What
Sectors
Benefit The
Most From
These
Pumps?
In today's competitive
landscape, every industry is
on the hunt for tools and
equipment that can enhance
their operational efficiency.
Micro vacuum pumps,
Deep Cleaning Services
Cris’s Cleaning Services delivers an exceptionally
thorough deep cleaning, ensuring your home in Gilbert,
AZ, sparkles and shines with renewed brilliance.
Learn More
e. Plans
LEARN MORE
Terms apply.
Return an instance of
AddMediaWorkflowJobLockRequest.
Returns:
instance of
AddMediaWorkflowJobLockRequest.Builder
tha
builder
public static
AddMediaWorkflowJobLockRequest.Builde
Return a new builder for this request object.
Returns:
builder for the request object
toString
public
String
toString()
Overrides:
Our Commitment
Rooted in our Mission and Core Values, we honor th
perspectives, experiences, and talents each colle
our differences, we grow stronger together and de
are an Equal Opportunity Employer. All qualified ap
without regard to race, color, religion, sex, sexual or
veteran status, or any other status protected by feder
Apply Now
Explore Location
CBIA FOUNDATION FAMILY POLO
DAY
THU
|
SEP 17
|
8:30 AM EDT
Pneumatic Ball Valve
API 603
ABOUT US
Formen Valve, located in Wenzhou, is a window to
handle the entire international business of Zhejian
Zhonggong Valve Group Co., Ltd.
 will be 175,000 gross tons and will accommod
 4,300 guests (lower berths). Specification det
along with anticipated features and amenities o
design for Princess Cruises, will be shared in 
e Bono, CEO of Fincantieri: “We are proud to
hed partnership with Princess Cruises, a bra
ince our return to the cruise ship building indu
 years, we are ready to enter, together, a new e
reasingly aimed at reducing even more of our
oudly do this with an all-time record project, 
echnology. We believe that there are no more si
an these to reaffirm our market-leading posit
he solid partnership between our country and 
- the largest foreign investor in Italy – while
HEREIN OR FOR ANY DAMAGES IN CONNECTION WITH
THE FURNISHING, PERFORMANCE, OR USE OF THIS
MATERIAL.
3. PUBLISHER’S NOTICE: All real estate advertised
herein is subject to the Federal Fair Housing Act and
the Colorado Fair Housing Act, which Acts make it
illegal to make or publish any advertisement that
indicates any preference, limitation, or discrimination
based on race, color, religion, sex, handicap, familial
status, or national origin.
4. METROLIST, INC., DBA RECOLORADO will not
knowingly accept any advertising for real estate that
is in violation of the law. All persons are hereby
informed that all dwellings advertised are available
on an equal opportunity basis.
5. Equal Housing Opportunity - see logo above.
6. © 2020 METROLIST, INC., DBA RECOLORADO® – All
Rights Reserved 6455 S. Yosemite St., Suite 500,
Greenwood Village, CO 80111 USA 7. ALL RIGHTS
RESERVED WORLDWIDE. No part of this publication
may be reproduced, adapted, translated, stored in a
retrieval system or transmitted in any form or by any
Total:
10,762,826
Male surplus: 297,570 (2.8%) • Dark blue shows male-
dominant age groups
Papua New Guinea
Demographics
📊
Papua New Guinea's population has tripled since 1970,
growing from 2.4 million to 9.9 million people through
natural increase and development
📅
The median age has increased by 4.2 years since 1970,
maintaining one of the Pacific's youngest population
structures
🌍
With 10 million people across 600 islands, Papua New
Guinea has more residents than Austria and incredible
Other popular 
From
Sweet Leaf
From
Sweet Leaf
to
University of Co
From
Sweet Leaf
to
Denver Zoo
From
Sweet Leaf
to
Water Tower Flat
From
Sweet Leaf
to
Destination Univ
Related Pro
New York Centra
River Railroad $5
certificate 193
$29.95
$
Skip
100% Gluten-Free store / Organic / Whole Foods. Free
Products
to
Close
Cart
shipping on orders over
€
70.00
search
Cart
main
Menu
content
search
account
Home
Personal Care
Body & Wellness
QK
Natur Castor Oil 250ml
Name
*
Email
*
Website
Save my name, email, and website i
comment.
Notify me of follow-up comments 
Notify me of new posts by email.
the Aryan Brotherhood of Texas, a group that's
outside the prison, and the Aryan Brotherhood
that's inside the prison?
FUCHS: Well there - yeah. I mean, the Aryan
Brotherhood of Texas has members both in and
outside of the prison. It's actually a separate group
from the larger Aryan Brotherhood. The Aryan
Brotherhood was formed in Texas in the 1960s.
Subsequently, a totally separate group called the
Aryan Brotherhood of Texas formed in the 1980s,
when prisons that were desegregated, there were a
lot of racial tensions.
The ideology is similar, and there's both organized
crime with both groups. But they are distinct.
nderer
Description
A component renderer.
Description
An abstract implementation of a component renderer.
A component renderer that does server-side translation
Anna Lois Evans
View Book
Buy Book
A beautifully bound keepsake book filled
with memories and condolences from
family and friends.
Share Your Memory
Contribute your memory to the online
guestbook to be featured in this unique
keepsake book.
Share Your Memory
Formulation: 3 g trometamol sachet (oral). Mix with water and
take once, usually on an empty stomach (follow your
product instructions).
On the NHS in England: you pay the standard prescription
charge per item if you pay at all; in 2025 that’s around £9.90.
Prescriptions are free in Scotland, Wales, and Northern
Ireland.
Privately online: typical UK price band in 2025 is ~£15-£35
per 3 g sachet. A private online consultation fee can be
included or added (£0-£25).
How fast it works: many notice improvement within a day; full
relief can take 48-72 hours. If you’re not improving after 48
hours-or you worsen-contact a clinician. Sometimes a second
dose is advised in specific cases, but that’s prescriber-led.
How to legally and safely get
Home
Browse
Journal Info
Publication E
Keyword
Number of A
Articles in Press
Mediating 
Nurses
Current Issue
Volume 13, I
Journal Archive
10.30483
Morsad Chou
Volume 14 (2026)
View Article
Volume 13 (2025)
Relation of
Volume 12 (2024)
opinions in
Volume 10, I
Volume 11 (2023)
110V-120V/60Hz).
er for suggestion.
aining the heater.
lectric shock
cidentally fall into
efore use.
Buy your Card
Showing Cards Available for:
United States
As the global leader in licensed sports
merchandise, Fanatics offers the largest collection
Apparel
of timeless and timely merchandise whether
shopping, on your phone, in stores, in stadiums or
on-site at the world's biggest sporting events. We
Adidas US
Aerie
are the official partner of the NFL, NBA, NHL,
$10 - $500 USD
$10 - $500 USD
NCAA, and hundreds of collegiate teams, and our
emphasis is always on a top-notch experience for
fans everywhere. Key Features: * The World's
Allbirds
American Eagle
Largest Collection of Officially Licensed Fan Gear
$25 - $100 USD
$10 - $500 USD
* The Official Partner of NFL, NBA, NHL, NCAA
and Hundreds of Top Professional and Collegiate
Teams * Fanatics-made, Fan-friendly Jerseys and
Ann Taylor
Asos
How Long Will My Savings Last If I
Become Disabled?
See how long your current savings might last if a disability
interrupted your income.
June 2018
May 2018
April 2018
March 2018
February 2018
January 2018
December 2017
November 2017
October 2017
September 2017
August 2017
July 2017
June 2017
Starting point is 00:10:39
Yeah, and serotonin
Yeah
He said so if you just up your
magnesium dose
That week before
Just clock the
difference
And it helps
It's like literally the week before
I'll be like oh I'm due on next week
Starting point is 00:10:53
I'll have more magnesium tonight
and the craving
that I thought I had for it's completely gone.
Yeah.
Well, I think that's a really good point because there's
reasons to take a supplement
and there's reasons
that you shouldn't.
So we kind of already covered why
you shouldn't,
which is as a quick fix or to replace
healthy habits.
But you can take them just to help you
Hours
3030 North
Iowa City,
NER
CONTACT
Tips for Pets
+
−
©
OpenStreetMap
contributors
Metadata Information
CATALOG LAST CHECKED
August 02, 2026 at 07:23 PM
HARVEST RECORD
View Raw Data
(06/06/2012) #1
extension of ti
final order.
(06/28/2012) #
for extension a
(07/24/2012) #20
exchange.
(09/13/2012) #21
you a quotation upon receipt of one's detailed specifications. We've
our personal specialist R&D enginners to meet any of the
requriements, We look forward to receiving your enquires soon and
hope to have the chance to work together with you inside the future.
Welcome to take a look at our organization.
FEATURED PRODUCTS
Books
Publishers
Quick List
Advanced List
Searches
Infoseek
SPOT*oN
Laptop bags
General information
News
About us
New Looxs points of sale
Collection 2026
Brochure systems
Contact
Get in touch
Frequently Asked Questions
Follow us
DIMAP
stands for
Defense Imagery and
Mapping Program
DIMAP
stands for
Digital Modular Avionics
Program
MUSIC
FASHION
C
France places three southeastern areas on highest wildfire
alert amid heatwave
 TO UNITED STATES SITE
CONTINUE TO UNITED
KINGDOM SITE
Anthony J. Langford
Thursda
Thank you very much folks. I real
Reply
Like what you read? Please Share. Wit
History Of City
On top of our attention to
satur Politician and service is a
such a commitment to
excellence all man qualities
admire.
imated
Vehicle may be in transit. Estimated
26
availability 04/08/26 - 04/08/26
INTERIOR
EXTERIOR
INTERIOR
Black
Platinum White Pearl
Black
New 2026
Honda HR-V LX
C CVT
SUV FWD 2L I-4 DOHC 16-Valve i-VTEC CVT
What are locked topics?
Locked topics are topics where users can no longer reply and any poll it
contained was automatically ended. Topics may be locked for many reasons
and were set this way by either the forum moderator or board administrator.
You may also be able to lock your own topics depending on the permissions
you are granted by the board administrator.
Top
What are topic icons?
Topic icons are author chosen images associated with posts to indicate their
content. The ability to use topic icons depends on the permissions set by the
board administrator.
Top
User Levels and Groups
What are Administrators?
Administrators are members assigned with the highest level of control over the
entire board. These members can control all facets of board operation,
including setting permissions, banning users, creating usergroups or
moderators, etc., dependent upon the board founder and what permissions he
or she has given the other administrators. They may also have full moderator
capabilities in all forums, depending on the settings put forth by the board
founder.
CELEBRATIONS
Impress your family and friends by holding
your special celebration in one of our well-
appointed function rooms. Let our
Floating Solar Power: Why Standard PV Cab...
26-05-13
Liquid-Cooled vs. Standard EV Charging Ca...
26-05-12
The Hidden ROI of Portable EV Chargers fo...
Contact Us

-*-*-

Could you reproduce, exactly, every line above from the line with "Journal Archive" to the line with "Well, I think", and no other line? Both ends count.

Journal Archive
10.30483
Morsad Chou
Volume 14 (2026)
View Article
Volume 13 (2025)
Relation of
Volume 12 (2024)
opinions in
Volume 10, I
Volume 11 (2023)
110V-120V/60Hz).
er for suggestion.
aining the heater.
lectric shock
cidentally fall into
efore use.
Buy your Card
Showing Cards Available for:
United States
As the global leader in licensed sports
merchandise, Fanatics offers the largest collection
Apparel
of timeless and timely merchandise whether
shopping, on your phone, in stores, in stadiums or
on-site at the world's biggest sporting events. We
Adidas US
Aerie
are the official partner of the NFL, NBA, NHL,
$10 - $500 USD
$10 - $500 USD
NCAA, and hundreds of collegiate teams, and our
emphasis is always on a top-notch experience for
fans everywhere. Key Features: * The World's
Allbirds
American Eagle
Largest Collection of Officially Licensed Fan Gear
$25 - $100 USD
$10 - $500 USD
* The Official Partner of NFL, NBA, NHL, NCAA
and Hundreds of Top Professional and Collegiate
Teams * Fanatics-made, Fan-friendly Jerseys and
Ann Taylor
Asos
How Long Will My Savings Last If I
Become Disabled?
See how long your current savings might last if a disability
interrupted your income.
June 2018
May 2018
April 2018
March 2018
February 2018
January 2018
December 2017
November 2017
October 2017
September 2017
August 2017
July 2017
June 2017
Starting point is 00:10:39
Yeah, and serotonin
Yeah
He said so if you just up your
magnesium dose
That week before
Just clock the
difference
And it helps
It's like literally the week before
I'll be like oh I'm due on next week
Starting point is 00:10:53
I'll have more magnesium tonight
and the craving
that I thought I had for it's completely gone.
Yeah.
Well, I think that's a really good point because there's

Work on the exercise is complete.